“It definitely added a substantial amount of snow to southeastern Greenland,” Lauren Andrews, a NASA glaciologist, wrote in an email. “I don’t think we can be sure as to whether it cancels out all or part of the summer melt yet.”
The satellite images above show the change in snow cover near the Timmiarmiut Fjord between Sept. 5 and 14, primarily because of Larry.
Larry first developed on Aug. 31 from a tropical wave that had exited the coast of Africa near Senegal. It trekked west across the Atlantic’s “main development region,” commonly referred to as “Hurricane Alley,” before strengthening into a hurricane early on Sept. 2. It rapidly intensified and became a major hurricane with Category 3 winds by that evening. The Bermuda Weather Service issued a tropical storm warning on Sept. 8, and Larry fringed the island with gusty winds and choppy seas shortly thereafter — but its rain shield stayed entirely offshore.
From there, Larry barreled north, sweeping through the Avalon Peninsula of Newfoundland and lashing St. John’s with several inches of rain Friday night. It unleashed wind gusts of 113 mph at Cape St. Mary’s and 92 mph at Cape Pine. It was an enormous tempest with tropical-storm-force winds extending up to 240 miles from its center.
After blasting Newfoundland, Larry began to transition into an “extratropical,” or mid-latitude, storm while making a beeline for Greenland.
“Tropical cyclones cannot propel themselves, they need to be steered by larger-scale pressure patterns in the atmosphere.

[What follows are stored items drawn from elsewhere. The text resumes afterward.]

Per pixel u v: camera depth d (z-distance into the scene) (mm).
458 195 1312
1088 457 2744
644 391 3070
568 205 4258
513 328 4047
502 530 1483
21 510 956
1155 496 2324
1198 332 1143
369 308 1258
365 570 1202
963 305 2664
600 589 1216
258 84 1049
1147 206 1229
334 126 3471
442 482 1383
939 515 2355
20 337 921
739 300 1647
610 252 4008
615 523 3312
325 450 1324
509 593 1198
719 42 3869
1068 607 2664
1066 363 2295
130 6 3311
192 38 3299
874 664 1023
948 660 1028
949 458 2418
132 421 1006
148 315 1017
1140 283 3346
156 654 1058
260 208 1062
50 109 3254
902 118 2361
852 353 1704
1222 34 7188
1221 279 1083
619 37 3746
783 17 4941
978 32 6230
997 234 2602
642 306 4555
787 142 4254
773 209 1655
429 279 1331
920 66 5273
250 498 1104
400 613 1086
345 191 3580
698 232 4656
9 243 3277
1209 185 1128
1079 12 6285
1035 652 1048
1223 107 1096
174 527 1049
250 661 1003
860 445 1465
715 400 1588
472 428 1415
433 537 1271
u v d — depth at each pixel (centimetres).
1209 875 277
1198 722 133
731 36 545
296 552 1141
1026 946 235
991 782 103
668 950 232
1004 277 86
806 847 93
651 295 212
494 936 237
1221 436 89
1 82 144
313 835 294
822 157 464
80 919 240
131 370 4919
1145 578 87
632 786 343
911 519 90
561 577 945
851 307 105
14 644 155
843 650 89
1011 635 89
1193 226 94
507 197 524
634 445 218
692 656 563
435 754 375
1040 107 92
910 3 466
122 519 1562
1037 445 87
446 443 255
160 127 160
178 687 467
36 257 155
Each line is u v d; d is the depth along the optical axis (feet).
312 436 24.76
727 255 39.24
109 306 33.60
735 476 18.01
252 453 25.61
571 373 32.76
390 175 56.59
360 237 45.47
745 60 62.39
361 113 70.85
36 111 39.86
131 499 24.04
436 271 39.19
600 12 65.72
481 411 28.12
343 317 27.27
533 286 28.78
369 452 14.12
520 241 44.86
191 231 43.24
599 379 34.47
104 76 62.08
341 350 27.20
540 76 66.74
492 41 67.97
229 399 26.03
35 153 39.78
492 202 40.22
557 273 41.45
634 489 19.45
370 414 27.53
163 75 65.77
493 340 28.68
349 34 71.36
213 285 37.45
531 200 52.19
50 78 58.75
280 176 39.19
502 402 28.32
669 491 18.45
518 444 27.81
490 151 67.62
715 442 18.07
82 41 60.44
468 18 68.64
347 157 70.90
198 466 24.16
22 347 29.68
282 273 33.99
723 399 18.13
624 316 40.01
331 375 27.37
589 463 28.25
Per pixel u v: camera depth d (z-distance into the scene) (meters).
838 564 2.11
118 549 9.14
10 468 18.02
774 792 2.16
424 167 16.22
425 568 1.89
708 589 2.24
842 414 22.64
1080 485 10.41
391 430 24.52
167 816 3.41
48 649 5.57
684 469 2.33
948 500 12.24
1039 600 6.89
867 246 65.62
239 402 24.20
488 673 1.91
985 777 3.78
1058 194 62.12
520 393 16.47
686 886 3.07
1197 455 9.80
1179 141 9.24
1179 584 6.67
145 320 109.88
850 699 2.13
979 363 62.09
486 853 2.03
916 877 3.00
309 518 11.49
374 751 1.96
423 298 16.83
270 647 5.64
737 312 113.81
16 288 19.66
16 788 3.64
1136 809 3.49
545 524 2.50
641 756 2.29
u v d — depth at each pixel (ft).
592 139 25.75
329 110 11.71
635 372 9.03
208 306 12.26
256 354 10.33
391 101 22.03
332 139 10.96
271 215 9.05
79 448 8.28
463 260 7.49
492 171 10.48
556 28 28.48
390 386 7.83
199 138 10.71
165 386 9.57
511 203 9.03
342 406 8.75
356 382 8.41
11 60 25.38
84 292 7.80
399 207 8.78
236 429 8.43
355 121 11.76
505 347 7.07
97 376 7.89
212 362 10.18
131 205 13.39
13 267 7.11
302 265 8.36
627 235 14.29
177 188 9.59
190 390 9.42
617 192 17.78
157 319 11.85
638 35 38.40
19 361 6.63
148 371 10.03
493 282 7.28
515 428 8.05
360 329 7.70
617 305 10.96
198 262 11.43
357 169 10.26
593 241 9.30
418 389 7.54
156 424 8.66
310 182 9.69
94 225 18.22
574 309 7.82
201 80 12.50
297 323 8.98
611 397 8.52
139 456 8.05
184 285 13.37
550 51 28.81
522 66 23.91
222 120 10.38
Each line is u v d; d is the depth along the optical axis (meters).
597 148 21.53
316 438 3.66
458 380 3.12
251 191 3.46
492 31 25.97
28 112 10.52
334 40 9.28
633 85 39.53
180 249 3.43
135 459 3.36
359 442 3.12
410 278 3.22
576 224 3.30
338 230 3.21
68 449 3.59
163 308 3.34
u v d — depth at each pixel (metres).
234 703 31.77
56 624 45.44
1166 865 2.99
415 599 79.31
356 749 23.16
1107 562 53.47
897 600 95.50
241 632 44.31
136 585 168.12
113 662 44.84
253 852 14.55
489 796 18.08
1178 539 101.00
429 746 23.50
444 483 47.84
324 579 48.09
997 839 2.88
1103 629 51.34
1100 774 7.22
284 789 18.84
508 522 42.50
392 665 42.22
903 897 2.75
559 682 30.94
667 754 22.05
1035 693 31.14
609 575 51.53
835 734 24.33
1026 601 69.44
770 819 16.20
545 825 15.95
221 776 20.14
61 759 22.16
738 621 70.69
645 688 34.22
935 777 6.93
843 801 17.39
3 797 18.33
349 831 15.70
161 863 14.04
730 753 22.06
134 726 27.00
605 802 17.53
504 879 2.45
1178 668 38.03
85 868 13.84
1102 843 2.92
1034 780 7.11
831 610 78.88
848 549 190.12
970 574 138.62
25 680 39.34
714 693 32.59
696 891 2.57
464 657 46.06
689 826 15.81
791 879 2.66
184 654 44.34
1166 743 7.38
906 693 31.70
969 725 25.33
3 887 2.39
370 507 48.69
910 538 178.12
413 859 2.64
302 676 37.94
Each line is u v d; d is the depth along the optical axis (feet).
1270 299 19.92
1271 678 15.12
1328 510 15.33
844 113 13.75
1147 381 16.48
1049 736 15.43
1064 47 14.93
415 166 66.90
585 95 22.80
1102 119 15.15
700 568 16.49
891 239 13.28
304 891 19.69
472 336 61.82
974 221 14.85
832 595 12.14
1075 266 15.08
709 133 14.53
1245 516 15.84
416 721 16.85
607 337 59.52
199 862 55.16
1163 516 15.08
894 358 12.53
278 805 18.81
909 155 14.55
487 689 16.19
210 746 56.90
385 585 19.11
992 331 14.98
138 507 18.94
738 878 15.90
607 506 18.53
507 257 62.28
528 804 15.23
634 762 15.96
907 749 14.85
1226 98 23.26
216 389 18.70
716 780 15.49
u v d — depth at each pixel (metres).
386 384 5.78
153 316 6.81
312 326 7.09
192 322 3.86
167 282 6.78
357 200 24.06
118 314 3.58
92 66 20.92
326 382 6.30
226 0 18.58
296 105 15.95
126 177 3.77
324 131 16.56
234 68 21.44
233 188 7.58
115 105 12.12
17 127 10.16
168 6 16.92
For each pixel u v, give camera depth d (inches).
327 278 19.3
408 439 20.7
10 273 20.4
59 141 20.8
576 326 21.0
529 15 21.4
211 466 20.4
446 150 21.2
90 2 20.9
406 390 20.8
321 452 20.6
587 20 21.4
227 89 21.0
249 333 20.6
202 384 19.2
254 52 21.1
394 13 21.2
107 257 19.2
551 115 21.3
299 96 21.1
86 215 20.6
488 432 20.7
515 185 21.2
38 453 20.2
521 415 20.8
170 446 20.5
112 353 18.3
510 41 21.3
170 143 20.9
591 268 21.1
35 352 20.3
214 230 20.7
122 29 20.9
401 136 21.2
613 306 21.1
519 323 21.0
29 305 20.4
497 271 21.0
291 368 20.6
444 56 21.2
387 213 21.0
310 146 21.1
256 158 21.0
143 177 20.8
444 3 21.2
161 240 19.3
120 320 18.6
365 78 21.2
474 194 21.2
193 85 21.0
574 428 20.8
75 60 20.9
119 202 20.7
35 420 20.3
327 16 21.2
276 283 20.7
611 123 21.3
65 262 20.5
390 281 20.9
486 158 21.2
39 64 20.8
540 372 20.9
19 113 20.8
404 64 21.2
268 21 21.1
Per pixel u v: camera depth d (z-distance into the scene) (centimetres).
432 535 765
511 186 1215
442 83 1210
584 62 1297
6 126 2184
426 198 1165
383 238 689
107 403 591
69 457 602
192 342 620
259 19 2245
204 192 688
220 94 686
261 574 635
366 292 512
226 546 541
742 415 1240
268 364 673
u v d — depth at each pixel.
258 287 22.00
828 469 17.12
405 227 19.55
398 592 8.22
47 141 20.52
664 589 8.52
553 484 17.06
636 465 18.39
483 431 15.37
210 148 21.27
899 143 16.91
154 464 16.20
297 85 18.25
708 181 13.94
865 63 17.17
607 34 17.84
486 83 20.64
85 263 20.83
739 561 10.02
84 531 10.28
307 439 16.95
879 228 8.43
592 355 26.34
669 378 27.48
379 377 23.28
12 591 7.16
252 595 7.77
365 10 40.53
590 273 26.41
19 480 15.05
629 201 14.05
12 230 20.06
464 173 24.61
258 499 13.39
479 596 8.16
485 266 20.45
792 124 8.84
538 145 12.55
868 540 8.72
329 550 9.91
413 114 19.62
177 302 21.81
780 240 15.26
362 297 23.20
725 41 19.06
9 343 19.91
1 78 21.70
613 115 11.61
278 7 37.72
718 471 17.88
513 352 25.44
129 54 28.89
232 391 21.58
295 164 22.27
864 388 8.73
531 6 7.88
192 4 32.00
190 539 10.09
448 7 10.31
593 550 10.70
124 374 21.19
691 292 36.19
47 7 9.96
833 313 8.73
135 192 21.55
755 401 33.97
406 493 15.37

These steering currents were oriented more north-south than usual,” Gary Partyka, a senior scientist at NASA, wrote in an email. “While not very rare, if a tropical cyclone finds itself established in a steering pattern such as this, it will be moved to these high latitudes (such as where southern Greenland is).”
Partyka said the steering pattern, along with the higher-than-usual sea surface temperatures in the Atlantic, allowed Larry to last a bit longer as a purely tropical cyclone than would otherwise happen.
Larry retained tropical moisture as it moved into the icy Danish territory home to about 55,000 people. It was still classified as a hurricane until close to its arrival in Greenland. A frontal boundary near southern Greenland interacted with Larry as it morphed into an extratropical storm, which enhanced precipitation.
Most of Larry’s moisture fell as snow over Greenland, and probably by the foot. High-resolution satellite imagery depicted freshly fallen snow on the eastern half of the sprawling island.
“Generally, much of the snowfall in Greenland does happen in distinct events like this, and the role of atmospheric rivers in delivering moisture to the ice sheet is a pretty live area of research,” Ruth Mottram, a climate scientist at the Danish Meteorological Institute, wrote in an email.
Mottram added that “even though this event was quite big, the snowfall was concentrated on eastern Greenland and therefore won’t have much effect outside that area.”
The airport on Kulusuk Island, midway along Greenland’s east coast, clocked wind gusts to 101 mph Sunday as the transitioning remnants of Larry blew through and tapped into jet stream energy. Some mild air dragged north by the system converted snow to rain along the coastline.
Computer models estimated that parts of Greenland’s east coast saw the equivalent of two inches of liquid precipitation, which equates to approximately two to three feet of snow. NASA called the snowfall “abundant” and unusual for this time of the year.
“The snowfall that we modeled over the ice sheet was fairly high but not at record levels, ” wrote Mottram. “Perhaps the biggest surprise was just how spot-on the forecasts were. I have been working in Greenland for more than 12 years and this may have been one of the best [forecasts] I have ever seen.”
While snow events from former tropical systems are “not very common,” according to Partyka, they can happen perhaps a few times per decade. The leftovers of Hurricane Igor brought a similarly impressive dose of precipitation to Greenland in 2010.
The September snowfall comes after Greenland experienced a handful of major melting events this warm season. One in mid-August occurred as temperatures spiked to more than 15 degrees above normal and brought rain to Greenland’s summit for the first time on record.
During the height of the melting, Greenland was losing up to 4 to 8 gigatons of water per day. Estimates from Danish research institutions suggest that Larry may have dropped 10 gigatons of snow mass on Greenland on Sunday.
Larry later brought strong winds and a brief shot of mild air to Iceland, the storm’s swirl captured on satellite imagery as it churned into the Arctic North Atlantic.
Despite any slight improvement in Greenland’s mass balance this season, the trend is still sharply negative over time as Greenland continues to lose volume because of melting from rising temperatures. Warm seas continue to “undercut” glaciers and erode them from below, causing fragmentation that further amplifies and speeds up additional ice loss. In some places, the Greenland ice sheet is more than two miles thick, but melting has been outpacing ice accretion for the past quarter-century.